* [Extracted text]:
________
Memories of a troubled dream

Flammifer

Well-Known Member
In the seventh paragraph of ‘The Council of Elrond’, the narrator (Frodo?) tells us, “To Frodo his dangerous flight, and the rumours of the darkness growing in the world outside, already seemed only the memories of a troubled dream”.

How do you all interpret this?

Some of my thoughts and questions are:

  1. The healing in Rivendell, both physical, and also spiritual in the Hall of Fire, has been very powerful.
  2. Was it just ‘his dangerous flight’ that seems like a dream? Or is it most of his whole life up until now?
  3. To what extent has Frodo been almost ‘re-born’ after his near-wraithification?
  4. In this moment, just before the Council, the past is a dream. Frodo is not thinking about the unplanned future. He is hearing ‘the noise of bubbling waters’, the singing of the birds. He is feeling that, ‘a wholesome peace lay on the land’. Why this image of Frodo at peace in the now in Rivendell?
________
* [Supplied entries]:

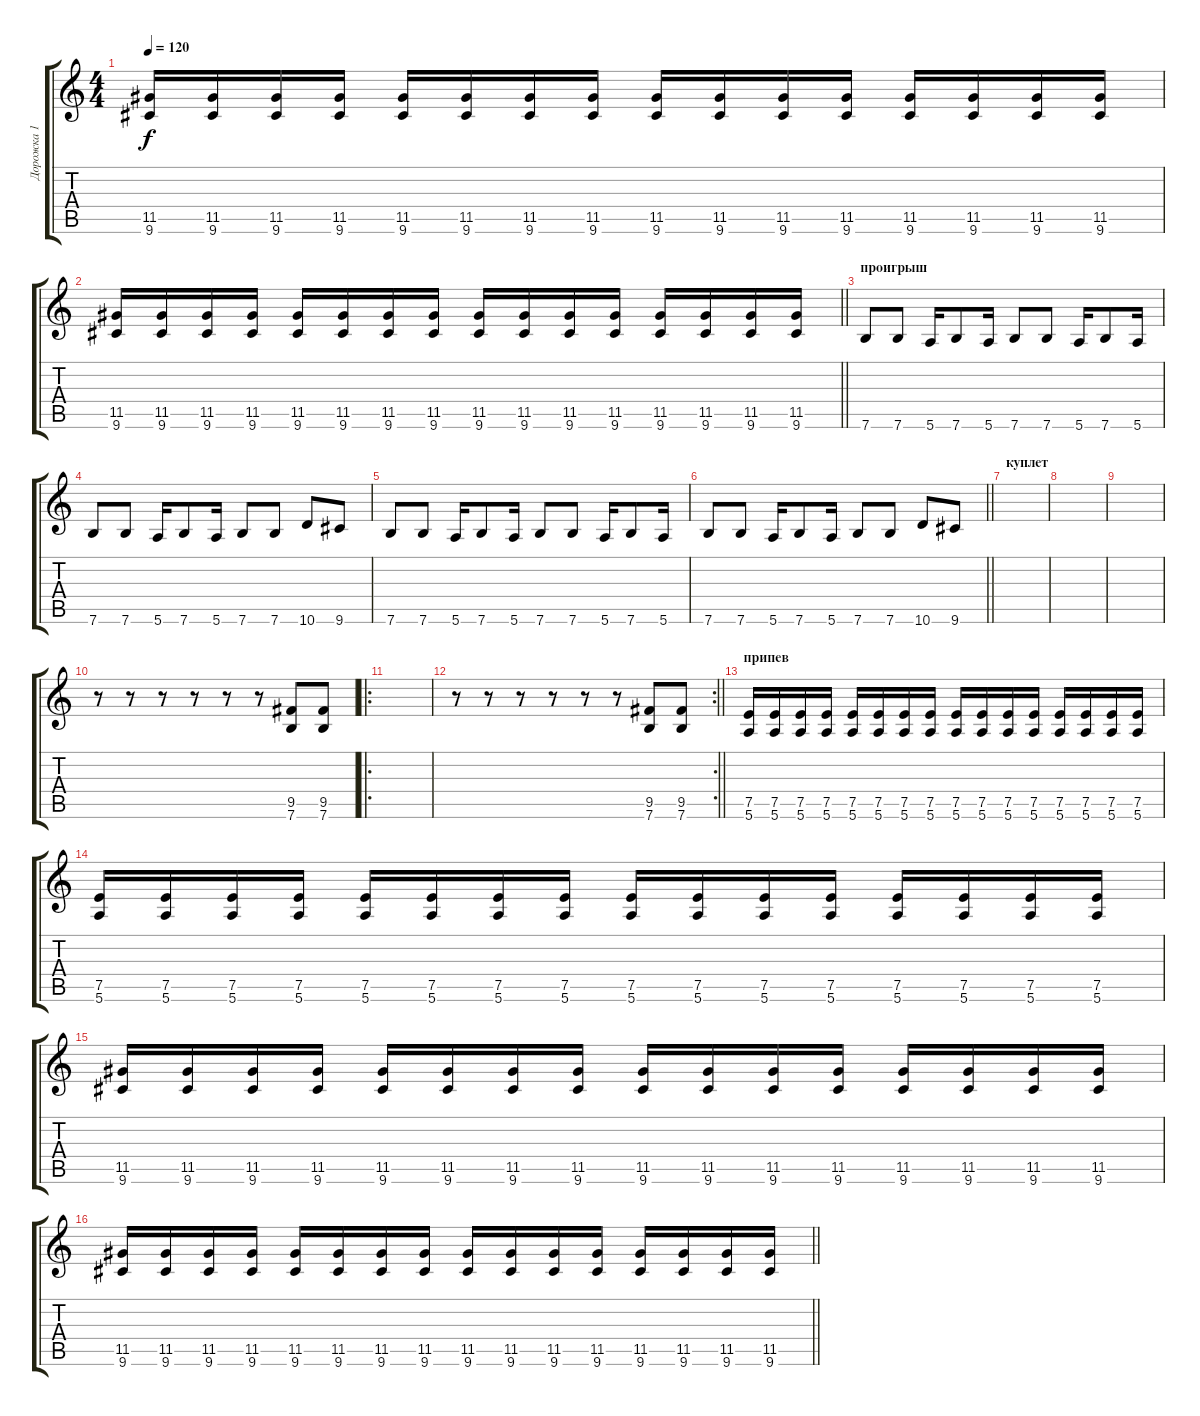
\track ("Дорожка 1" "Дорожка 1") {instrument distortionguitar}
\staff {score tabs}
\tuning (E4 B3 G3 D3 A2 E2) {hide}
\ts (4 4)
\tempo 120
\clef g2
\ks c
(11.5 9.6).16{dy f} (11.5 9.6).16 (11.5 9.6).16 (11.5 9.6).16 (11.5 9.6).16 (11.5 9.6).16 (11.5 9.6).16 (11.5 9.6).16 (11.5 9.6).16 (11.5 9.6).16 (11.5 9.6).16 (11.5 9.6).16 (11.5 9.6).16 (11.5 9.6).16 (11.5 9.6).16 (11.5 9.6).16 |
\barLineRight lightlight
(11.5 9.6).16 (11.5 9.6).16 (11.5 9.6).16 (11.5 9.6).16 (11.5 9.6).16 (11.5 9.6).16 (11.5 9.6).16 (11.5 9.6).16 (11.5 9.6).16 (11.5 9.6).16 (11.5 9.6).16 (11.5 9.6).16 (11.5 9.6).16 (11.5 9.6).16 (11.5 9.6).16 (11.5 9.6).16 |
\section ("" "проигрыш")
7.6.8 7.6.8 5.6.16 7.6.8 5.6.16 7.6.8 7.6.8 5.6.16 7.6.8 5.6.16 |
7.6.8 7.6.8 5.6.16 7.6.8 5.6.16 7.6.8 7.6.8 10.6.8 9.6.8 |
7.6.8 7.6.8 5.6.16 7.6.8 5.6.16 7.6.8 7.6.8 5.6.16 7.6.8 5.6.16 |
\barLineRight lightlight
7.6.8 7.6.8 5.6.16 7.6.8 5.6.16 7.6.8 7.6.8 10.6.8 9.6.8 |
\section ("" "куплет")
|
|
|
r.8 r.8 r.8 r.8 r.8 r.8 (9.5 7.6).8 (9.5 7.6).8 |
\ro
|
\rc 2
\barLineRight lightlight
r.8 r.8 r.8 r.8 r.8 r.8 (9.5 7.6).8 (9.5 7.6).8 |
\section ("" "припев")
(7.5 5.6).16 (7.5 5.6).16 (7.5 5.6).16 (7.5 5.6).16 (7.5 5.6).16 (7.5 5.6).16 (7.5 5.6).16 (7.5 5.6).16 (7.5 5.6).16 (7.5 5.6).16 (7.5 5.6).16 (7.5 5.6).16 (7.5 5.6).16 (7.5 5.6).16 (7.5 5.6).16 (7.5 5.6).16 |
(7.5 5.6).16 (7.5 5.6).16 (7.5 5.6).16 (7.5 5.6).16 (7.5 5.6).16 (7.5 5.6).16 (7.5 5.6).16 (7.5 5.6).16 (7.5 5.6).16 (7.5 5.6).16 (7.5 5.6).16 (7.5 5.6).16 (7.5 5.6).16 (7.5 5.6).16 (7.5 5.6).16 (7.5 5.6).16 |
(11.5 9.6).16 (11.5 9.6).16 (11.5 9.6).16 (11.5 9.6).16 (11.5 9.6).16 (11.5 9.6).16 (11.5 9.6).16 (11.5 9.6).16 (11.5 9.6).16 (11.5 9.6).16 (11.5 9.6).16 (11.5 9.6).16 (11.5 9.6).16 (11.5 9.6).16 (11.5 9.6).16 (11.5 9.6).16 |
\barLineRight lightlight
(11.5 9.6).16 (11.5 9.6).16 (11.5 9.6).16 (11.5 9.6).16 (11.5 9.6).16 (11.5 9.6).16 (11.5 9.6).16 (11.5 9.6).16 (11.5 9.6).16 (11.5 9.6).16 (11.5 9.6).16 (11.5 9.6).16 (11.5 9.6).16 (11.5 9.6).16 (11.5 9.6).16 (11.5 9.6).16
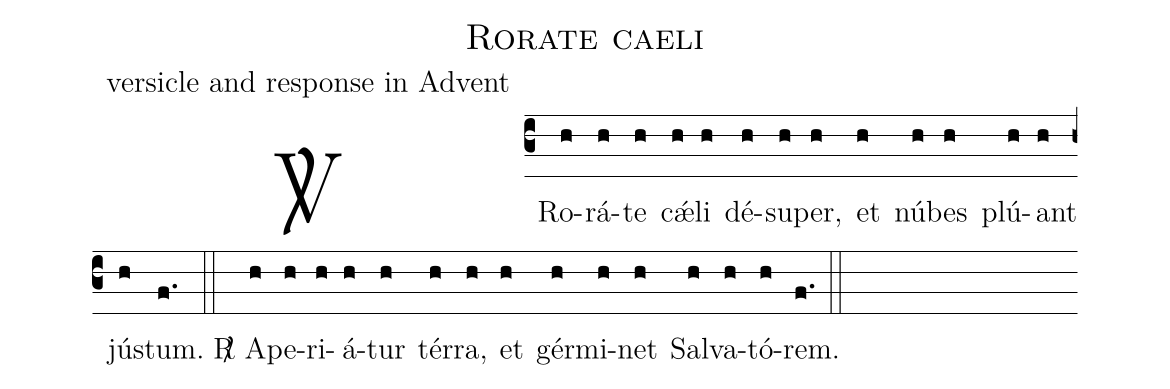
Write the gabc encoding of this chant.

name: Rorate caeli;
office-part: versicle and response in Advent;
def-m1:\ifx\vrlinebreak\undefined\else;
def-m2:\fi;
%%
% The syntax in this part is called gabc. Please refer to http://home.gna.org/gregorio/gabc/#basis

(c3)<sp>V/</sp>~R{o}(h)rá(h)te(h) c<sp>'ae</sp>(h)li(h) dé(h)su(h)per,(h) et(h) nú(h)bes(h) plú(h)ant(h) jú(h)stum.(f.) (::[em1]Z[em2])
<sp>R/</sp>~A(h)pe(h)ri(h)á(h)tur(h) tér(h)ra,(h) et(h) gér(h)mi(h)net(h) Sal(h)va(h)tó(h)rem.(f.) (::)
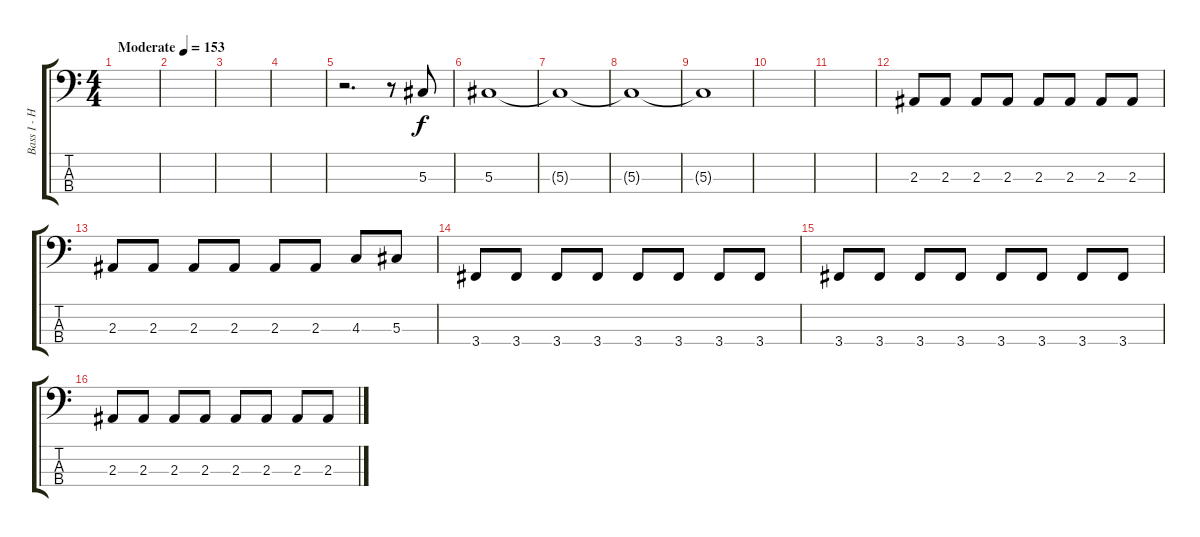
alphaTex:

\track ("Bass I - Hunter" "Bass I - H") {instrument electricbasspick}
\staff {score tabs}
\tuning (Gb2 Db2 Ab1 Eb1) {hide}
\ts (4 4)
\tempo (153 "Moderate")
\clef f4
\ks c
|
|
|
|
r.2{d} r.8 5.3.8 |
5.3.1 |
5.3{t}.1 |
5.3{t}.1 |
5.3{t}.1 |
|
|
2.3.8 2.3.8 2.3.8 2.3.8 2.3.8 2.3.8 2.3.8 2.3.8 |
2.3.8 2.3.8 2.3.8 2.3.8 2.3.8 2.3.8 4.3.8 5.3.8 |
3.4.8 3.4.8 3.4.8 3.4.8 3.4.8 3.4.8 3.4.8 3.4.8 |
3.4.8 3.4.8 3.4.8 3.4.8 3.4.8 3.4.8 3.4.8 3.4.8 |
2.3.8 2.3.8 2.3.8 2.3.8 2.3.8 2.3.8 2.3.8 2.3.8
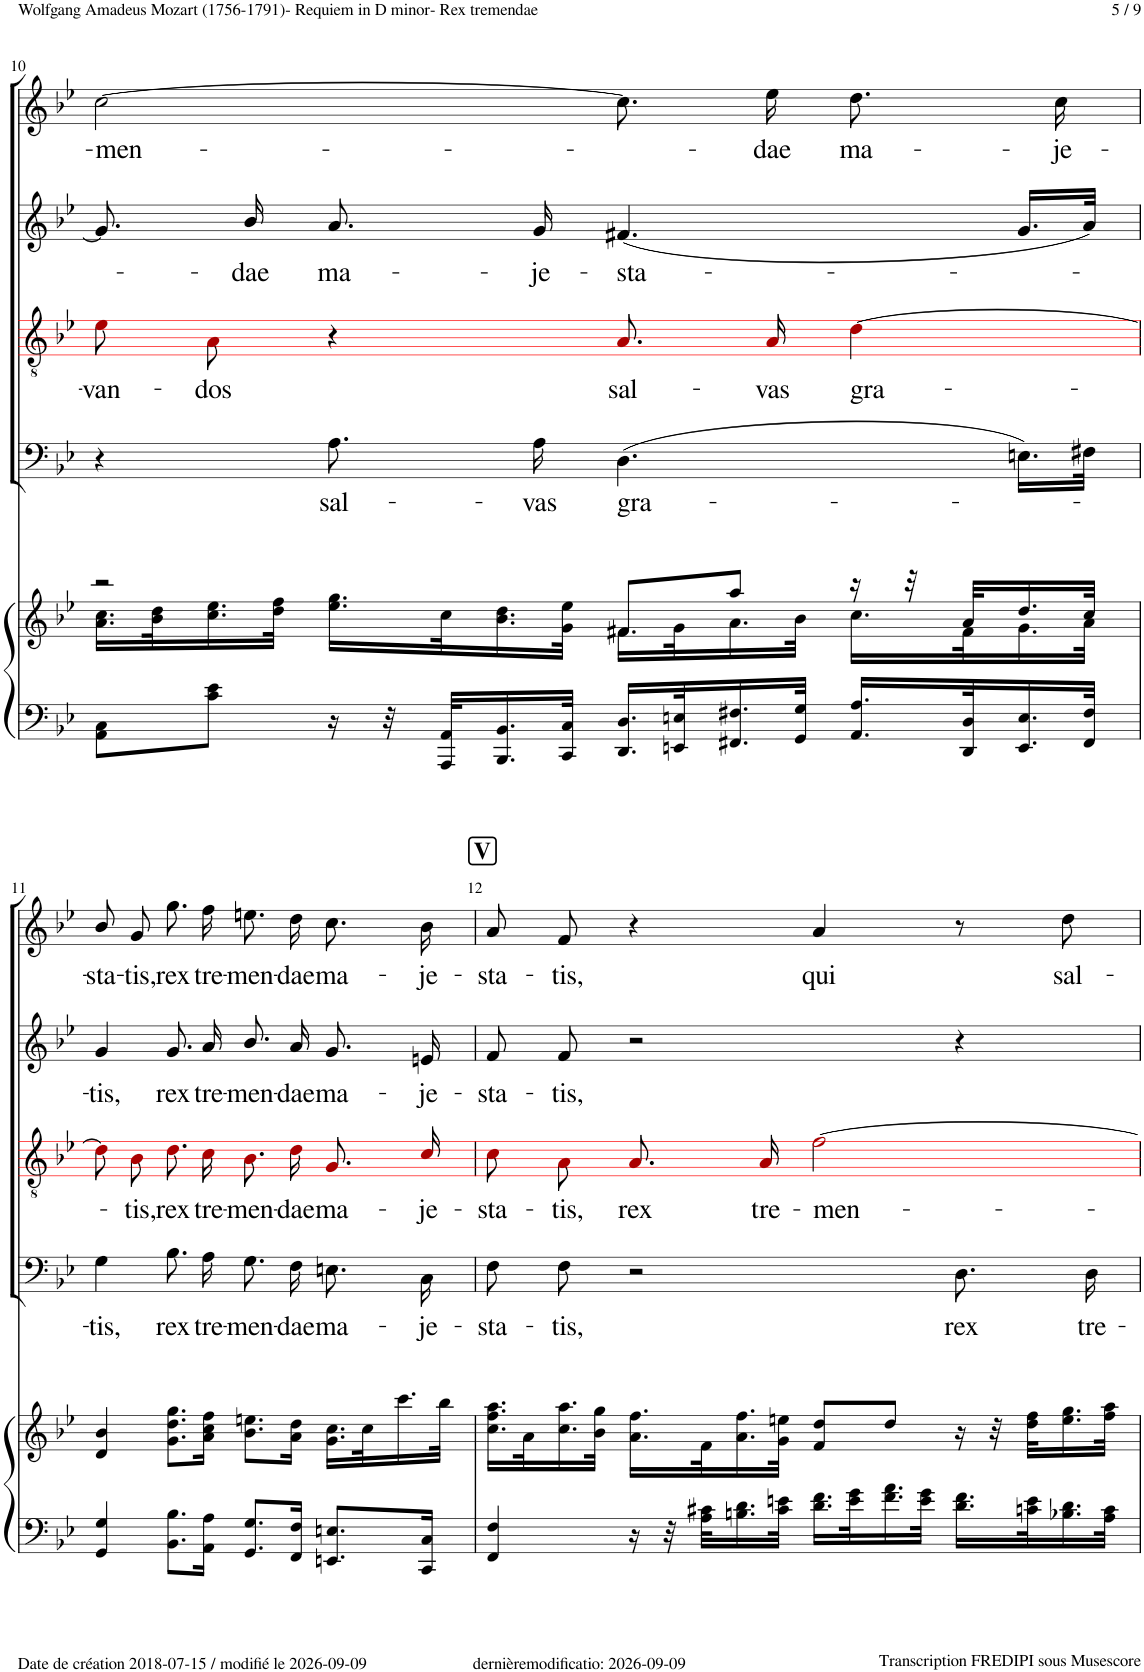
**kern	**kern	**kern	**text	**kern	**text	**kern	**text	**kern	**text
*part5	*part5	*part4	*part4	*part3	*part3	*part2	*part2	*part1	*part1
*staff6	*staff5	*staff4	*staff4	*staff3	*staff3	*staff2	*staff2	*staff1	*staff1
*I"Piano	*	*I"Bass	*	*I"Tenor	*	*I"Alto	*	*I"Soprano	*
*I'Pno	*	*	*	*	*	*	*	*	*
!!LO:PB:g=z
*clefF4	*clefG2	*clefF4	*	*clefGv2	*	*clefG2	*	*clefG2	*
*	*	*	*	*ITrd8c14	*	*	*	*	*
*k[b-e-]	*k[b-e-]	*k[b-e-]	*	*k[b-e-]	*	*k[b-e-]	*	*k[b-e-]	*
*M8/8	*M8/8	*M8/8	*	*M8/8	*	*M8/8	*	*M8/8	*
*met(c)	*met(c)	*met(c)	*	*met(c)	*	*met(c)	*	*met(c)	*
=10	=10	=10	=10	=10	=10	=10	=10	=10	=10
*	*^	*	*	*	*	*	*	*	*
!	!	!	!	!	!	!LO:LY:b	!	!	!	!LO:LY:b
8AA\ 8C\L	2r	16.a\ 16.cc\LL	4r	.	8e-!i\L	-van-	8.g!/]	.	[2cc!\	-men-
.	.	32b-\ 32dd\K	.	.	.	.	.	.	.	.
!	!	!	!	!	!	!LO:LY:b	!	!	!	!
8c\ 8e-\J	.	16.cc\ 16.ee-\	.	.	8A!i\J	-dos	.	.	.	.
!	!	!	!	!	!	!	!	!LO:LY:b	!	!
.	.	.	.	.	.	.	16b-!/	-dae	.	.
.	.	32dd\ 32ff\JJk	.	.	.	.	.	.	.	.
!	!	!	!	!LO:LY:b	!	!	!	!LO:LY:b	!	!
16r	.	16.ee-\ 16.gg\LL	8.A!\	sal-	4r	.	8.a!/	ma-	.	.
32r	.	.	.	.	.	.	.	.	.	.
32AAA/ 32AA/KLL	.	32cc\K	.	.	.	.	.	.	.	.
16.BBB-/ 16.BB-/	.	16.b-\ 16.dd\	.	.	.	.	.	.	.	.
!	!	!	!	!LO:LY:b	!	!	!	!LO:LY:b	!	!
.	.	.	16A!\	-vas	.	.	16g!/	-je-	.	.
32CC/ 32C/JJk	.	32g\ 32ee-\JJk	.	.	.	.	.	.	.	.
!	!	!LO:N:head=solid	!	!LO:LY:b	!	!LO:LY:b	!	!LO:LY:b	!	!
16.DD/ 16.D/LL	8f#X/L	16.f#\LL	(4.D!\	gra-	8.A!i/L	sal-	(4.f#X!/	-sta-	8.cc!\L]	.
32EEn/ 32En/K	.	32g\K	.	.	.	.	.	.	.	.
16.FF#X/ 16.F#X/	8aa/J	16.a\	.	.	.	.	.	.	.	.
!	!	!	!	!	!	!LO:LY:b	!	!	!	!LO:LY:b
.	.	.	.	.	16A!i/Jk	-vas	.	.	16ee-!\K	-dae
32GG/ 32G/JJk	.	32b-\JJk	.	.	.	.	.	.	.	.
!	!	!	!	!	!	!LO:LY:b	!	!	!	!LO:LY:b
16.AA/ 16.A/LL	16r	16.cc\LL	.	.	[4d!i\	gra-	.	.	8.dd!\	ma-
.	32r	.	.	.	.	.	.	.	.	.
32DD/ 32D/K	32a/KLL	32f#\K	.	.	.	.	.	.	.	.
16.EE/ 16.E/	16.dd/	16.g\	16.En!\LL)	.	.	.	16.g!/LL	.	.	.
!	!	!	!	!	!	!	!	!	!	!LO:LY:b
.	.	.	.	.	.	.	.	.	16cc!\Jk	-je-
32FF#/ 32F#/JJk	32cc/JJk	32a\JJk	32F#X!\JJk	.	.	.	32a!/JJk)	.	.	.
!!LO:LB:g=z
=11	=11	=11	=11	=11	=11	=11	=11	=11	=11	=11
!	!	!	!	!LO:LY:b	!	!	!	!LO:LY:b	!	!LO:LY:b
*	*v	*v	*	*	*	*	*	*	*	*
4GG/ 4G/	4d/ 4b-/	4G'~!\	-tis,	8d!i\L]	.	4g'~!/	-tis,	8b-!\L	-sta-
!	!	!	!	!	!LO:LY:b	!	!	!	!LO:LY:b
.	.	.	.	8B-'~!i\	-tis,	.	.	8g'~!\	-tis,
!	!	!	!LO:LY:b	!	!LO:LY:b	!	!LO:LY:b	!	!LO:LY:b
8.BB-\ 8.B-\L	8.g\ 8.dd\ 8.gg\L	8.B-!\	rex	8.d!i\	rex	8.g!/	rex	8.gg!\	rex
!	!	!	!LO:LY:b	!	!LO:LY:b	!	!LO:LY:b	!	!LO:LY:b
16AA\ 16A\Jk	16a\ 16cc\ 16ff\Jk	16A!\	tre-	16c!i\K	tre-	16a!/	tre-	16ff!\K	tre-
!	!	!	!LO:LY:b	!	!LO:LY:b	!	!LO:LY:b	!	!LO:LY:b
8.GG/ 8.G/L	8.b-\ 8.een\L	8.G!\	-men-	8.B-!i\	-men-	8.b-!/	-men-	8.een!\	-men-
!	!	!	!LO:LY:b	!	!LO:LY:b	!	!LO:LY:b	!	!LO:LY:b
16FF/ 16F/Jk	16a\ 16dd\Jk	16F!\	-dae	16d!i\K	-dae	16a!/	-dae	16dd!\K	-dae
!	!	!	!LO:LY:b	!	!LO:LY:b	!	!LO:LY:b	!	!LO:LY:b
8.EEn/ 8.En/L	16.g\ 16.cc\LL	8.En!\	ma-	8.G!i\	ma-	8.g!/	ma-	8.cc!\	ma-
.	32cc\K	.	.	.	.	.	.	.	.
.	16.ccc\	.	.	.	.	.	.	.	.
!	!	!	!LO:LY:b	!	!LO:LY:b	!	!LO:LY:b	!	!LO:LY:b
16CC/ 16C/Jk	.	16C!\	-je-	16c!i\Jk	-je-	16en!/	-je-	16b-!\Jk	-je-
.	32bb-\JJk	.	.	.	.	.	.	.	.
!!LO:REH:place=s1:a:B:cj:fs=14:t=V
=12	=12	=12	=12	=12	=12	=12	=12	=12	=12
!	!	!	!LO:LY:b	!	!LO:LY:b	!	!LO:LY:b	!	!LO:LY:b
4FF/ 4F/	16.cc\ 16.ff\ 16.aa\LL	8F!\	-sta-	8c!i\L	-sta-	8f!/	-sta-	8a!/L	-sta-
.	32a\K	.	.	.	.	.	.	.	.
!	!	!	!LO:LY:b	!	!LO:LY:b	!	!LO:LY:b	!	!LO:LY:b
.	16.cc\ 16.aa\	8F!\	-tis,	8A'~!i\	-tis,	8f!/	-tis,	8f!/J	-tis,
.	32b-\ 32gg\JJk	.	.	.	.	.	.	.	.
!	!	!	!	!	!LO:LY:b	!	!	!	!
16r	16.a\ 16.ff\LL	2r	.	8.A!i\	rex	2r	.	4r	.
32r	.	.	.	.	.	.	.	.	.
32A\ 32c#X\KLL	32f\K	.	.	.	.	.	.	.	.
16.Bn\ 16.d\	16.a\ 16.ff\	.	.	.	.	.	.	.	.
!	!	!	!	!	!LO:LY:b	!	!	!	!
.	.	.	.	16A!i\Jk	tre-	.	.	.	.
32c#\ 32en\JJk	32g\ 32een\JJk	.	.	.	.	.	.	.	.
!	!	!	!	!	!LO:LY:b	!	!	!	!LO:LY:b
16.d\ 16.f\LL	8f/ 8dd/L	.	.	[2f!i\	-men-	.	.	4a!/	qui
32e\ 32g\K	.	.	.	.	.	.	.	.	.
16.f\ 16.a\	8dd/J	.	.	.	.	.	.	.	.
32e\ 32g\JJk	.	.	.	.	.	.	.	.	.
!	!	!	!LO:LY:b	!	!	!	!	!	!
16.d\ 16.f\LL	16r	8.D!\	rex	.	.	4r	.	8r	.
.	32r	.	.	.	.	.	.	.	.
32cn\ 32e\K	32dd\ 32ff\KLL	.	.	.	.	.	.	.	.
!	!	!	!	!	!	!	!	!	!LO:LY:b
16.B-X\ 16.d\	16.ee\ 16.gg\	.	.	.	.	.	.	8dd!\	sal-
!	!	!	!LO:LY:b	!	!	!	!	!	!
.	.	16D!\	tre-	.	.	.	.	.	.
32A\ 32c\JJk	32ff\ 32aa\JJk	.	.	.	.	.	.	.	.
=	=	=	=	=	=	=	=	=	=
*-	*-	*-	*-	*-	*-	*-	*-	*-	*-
________
* [The exercise]: In one to three sentences, explain what the forum post's first listed thought offers as a way to understand why Frodo's flight seems only a troubled dream. Work only from the forum post itself.

* [Reply to the task]: The poster points to the healing Frodo has received in Rivendell, which has been very powerful. This healing was physical and also spiritual, the spiritual part coming in the Hall of Fire.